The logic is identical in that it first aggregates the feedback counts per product, then it takes the average of those counts.

Here’s what’s different:

• The inner SELECT … GROUP BY that previously lived inside the CTE is now a subquery (fc) that appears right after FROM.
• The outer SELECT works on that derived table exactly the same way it did on the CTE.

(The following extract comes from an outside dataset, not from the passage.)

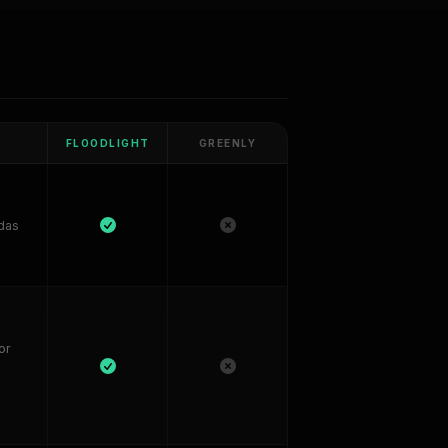
FLOODLIGHT
GREENLY
adas
or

Here’s a breakdown of why you might choose one over the other:

Aspect	CTE (WITH … AS (…))	Derived Table (subquery)
Readability	Gives the aggregation a name (FeedbackCounts) that can be referenced later in the same statement. Helpful when the same result set is used multiple times.	Keeps everything in a single SELECT block. For a one‑off calculation it can feel a little tighter.
Reusability	You can reference the CTE multiple times in the same query (e.g., join it to another table, filter it again).	To reuse the same aggregation you’d have to repeat the subquery or wrap it in a view.
Performance	Modern SQL engines treat both forms similarly; the optimizer usually produces the same execution plan.	Same as CTE for a single use; no measurable difference.
Complexity	Slightly more lines because of the separate WITH clause, but the logical steps are clearer.	Fewer keywords, all in one place.

Another way to do it is to embed the aggregation directly in the AVG() call:

SELECT
    AVG(CAST(cnt AS FLOAT)) AS AvgFeedbackPerProduct
FROM (
    SELECT COUNT(*) AS cnt
    FROM GearHub.Feedback AS f
    GROUP BY f.ProductID
    HAVING COUNT(*) > 0
) AS x;

Result:

2.5

Here the inner query only returns the count column (cnt). The outer query averages those values. Functionally it’s identical to the CTE version.

Our CTE example is quite simple, but we could easily expand the CTE query to be a lot more complex. This would allow our outer query to remain relatively simple while the CTE performs the bulk of the heavy lifting. Feel free to experiment with the schema and data from this example. The basic idea remains the same in that you can use a CTE to isolate a subquery, then apply further aggregation on top of it.